• Assignment 1: Transcribe the part of the coral passage that opens with the words containing "It seems worth" and closes with "need for photosynthesis.".
• Assignment 2: In the coral passage, list everything the algae and the coral are said to provide each other.

It seems worth noting that the nature of the coral themselves is paradoxical: even as they fight with other coral species, coral are engaged in a symbiotic relationship at the microscopic level as they are, in fact, animal-plant hybrids. Living within the tissue of the coral are Zooxanthellae—microscopic algae of the genus Symbiodinum (as in symbiosis)—which provide the coral the majority of nutrients they need to live as well as giving them their spectacular color. In turn, the coral offer the algae protection and the carbon dioxide they need for photosynthesis.
When the algae inside the coral do not get enough light, they die, leaving bleached white, calcified shells behind. In the “wild,” coral thus act as barometers of distress, being among the first species effected by changes to their environment. As water levels and temperatures rise due to climate change, and as water becomes murkier due to pollution and development, coral are dying at rapid rates, with the loss of reefs affecting marine biodiversity much more broadly. While there are efforts to mitigate the situation—such as growing replacement coral through aquaculture and building artificial reefs through programs like Reef-Ex—these are small-scale in relation to the size of the problem. Scientists predict that most of the world’s reef resources will be lost over the next century, an outcome, according to the International Coral Reef Initiative, that will “seriously affect the lives of 500 million people, of which 30 million are largely dependent on reefs for their livelihoods.”12
In addition to the many questions it poses, Tank is a meditation on scale: how where we stand has everything to do with what we (are able to) see, and understand, and how this perspective consequently shapes our actions and behavior. As Stewart Brand observes relative to seeing photos of the Earth for the first time, a shift in frame of reference—a significant zoom out, or zoom in—has the potential and the power to change everything.

• Provided data:
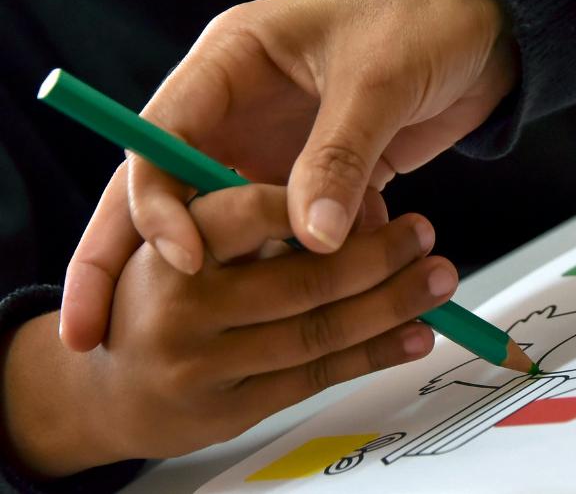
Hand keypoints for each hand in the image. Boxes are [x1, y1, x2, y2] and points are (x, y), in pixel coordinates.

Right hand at [5, 184, 456, 475]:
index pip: (242, 214)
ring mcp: (199, 363)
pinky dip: (373, 352)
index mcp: (167, 242)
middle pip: (298, 278)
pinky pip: (315, 375)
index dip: (309, 205)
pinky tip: (413, 335)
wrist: (104, 393)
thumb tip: (338, 207)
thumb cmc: (156, 298)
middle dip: (376, 256)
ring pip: (317, 329)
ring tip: (437, 282)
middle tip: (421, 234)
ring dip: (390, 303)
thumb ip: (250, 217)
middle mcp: (176, 305)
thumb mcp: (189, 236)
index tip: (374, 199)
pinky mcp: (228, 409)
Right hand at [61, 0, 514, 350]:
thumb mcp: (377, 77)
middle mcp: (245, 107)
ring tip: (242, 330)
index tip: (184, 263)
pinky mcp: (333, 170)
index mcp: (232, 60)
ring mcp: (287, 143)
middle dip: (136, 258)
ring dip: (256, 270)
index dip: (157, 204)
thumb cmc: (427, 9)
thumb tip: (311, 242)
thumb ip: (340, 156)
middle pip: (175, 191)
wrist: (496, 12)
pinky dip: (326, 258)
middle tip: (95, 330)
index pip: (161, 138)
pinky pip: (310, 226)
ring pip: (246, 221)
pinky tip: (350, 292)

• Answer area 1:
It seems worth noting that the nature of the coral themselves is paradoxical: even as they fight with other coral species, coral are engaged in a symbiotic relationship at the microscopic level as they are, in fact, animal-plant hybrids. Living within the tissue of the coral are Zooxanthellae—microscopic algae of the genus Symbiodinum (as in symbiosis)—which provide the coral the majority of nutrients they need to live as well as giving them their spectacular color. In turn, the coral offer the algae protection and the carbon dioxide they need for photosynthesis.

• Answer area 2:
From the algae to the coral:
- The majority of the nutrients the coral need to live
- Their spectacular color

From the coral to the algae:
- Protection
- The carbon dioxide the algae need for photosynthesis